ADRs operate under U.S. securities legislation administered by the U.S. Securities and Exchange Commission and regulatory frameworks including rules from the Financial Industry Regulatory Authority and the Internal Revenue Service. Tax treatment involves U.S. withholding, foreign tax credits, and treaties between the United States and jurisdictions such as United Kingdom, Japan, and Germany; cross‑border tax matters may implicate agencies like the Organisation for Economic Co‑operation and Development and invoke protocols such as the Foreign Account Tax Compliance Act. Disclosure and accounting for ADR issuers often require reconciliation between International Financial Reporting Standards and U.S. Generally Accepted Accounting Principles as overseen by bodies like the Financial Accounting Standards Board.

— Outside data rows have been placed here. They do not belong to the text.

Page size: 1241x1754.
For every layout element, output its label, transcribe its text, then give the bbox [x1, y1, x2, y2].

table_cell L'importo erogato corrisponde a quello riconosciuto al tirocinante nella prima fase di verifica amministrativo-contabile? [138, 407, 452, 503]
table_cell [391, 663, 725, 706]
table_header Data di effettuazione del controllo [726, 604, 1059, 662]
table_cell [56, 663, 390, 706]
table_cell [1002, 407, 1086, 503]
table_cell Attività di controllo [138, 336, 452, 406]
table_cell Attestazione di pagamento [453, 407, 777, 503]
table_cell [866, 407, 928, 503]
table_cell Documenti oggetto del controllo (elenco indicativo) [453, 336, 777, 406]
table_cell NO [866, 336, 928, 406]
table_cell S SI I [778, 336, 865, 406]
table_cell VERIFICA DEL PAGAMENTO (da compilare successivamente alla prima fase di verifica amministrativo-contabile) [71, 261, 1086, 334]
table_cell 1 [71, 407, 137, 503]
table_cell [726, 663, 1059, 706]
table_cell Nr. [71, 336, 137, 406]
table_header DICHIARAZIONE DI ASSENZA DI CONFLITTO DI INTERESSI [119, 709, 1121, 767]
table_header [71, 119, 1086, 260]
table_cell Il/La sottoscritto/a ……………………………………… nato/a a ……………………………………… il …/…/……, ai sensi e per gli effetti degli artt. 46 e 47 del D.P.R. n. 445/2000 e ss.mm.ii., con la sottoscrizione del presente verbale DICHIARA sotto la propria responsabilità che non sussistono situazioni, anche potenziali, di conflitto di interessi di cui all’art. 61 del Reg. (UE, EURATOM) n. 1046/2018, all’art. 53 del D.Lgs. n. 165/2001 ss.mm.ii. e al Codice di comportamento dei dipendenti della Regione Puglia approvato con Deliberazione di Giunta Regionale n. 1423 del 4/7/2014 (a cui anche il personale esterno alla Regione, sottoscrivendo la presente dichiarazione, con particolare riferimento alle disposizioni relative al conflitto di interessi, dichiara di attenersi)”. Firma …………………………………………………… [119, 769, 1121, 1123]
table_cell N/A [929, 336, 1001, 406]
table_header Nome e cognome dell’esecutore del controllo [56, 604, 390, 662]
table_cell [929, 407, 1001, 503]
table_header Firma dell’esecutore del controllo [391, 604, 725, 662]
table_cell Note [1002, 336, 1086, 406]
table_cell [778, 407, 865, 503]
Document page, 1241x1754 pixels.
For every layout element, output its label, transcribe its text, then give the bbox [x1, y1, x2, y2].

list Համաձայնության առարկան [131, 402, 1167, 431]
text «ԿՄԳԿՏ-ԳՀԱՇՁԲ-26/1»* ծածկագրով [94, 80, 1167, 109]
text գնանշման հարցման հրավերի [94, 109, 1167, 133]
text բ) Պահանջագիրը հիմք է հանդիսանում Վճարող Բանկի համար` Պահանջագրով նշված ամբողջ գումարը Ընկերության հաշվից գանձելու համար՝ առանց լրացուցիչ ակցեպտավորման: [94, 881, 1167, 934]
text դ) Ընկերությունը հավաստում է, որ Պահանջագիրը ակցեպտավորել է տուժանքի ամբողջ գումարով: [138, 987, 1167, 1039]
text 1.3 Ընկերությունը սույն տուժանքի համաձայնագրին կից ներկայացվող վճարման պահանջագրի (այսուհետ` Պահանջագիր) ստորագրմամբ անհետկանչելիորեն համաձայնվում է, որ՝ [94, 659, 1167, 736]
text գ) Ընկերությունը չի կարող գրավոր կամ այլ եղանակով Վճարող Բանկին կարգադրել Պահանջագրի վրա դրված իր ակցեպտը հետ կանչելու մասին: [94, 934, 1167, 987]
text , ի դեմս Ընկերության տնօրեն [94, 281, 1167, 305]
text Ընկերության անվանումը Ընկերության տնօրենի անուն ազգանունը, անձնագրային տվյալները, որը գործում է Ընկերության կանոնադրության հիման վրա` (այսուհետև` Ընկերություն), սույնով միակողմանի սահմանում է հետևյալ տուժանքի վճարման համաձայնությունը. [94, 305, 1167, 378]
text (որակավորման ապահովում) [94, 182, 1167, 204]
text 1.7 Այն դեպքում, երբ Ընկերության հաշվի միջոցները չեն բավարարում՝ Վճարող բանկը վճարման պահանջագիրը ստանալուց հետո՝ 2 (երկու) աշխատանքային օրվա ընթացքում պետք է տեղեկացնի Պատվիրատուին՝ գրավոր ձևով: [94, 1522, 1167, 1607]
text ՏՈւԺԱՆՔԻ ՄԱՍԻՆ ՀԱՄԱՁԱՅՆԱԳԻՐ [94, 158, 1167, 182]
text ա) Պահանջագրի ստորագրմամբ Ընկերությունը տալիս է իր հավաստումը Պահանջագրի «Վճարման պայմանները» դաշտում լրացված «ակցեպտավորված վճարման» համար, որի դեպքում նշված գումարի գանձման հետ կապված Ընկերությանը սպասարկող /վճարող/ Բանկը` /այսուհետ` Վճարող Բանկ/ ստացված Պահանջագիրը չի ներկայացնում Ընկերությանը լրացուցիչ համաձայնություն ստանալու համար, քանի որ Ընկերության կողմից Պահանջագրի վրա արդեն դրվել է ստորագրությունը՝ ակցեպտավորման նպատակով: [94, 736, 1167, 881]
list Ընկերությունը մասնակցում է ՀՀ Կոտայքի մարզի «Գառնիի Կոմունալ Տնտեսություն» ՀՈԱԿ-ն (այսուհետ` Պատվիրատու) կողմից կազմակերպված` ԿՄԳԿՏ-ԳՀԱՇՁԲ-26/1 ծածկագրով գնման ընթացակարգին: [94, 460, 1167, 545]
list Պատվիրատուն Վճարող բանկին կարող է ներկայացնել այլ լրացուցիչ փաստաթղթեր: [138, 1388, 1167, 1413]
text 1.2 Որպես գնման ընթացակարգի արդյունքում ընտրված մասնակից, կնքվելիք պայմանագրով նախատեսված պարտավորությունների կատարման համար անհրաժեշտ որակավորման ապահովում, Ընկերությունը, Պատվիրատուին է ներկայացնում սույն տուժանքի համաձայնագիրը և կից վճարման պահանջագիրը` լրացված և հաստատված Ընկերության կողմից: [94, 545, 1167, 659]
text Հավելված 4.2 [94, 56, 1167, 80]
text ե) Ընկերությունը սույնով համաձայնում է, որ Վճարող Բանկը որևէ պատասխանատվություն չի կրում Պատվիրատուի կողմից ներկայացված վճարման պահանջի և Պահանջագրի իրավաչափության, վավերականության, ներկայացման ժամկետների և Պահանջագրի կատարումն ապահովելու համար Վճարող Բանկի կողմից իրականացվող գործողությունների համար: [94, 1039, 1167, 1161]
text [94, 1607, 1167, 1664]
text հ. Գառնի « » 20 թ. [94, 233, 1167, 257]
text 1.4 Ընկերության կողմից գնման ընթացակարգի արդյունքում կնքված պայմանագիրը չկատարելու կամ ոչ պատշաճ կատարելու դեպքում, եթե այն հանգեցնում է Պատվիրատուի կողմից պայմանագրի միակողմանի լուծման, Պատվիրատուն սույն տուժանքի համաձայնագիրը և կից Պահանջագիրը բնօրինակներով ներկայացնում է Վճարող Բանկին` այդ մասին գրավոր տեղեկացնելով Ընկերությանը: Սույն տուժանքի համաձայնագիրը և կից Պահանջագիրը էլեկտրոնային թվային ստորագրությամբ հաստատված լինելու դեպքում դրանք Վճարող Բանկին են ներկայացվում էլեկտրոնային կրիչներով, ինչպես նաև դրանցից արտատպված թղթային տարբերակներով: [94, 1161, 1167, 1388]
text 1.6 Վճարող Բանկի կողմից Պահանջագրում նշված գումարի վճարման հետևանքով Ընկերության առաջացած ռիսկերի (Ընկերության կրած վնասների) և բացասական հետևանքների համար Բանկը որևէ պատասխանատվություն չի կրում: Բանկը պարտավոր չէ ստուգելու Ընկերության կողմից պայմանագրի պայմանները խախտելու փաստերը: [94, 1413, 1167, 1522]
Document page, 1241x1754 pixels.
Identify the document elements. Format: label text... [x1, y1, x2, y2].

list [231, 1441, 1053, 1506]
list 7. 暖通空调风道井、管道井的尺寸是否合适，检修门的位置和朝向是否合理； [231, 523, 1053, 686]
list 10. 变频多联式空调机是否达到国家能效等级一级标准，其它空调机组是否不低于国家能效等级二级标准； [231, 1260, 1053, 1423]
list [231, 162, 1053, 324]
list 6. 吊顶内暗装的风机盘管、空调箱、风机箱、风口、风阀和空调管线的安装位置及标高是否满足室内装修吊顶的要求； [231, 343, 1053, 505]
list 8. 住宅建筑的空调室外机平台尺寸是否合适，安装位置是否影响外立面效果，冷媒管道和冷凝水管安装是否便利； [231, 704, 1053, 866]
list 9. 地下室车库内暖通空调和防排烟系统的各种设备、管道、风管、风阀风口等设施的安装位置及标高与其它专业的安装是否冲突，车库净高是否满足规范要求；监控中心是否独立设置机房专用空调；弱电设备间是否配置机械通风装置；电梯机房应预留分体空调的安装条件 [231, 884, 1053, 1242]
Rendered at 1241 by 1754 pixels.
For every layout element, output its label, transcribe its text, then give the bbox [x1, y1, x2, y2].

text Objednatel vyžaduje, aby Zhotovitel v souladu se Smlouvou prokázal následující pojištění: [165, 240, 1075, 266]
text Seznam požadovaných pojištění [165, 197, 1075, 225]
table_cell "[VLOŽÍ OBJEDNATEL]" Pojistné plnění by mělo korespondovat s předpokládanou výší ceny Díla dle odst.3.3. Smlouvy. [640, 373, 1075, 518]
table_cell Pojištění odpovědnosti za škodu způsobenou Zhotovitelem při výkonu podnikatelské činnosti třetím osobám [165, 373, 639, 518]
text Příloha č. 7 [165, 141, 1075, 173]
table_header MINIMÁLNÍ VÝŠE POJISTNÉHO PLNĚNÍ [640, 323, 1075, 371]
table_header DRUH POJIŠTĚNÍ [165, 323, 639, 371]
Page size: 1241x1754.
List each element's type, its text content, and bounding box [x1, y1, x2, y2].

Benefits for investors include access to companies like Alibaba Group Holding Limited, BHP Group, and Siemens without currency conversion, simplified settlement via U.S. custodians, and enhanced liquidity on markets such as the New York Stock Exchange and NASDAQ. For issuers, ADR programs can broaden shareholder bases, as seen with firms like Honda Motor Co., Ltd. and BP plc. Risks include countryspecific legal exposure tied to jurisdictions such as China or Russia, currency fluctuation relative to the U.S. dollar, potential tax withholding differences under treaties with states like France or Canada, and operational counterparty risk with depositary banks including Bank of New York Mellon and Citigroup. Market events exemplified by crises involving Lehman Brothers or regulatory actions by the Securities and Exchange Commission illustrate systemic and compliance risks.
The ADR mechanism traces origins to early 20th‑century initiatives to enable foreign capitalization on U.S. markets and expanded materially in the post‑World War II era as multinational corporations such as Royal Dutch Shell and Nestlé sought U.S. investor access. Landmark regulatory milestones include the adoption of the Securities Act of 1933 and subsequent SEC rule‑makings that shaped Level I–III distinctions; major depositary banks like Chase Manhattan (now part of JPMorgan Chase) and Bank of New York played formative roles. ADRs have influenced international listings and capital flows involving markets such as London Stock Exchange, Tokyo Stock Exchange, and Euronext, and have been central to cross‑border mergers and acquisitions where firms like RBS Group and General Electric engaged global investor bases. Contemporary debates involve interactions with initiatives like MiFID II and discussions among institutions including the International Monetary Fund and the World Bank about global financial integration.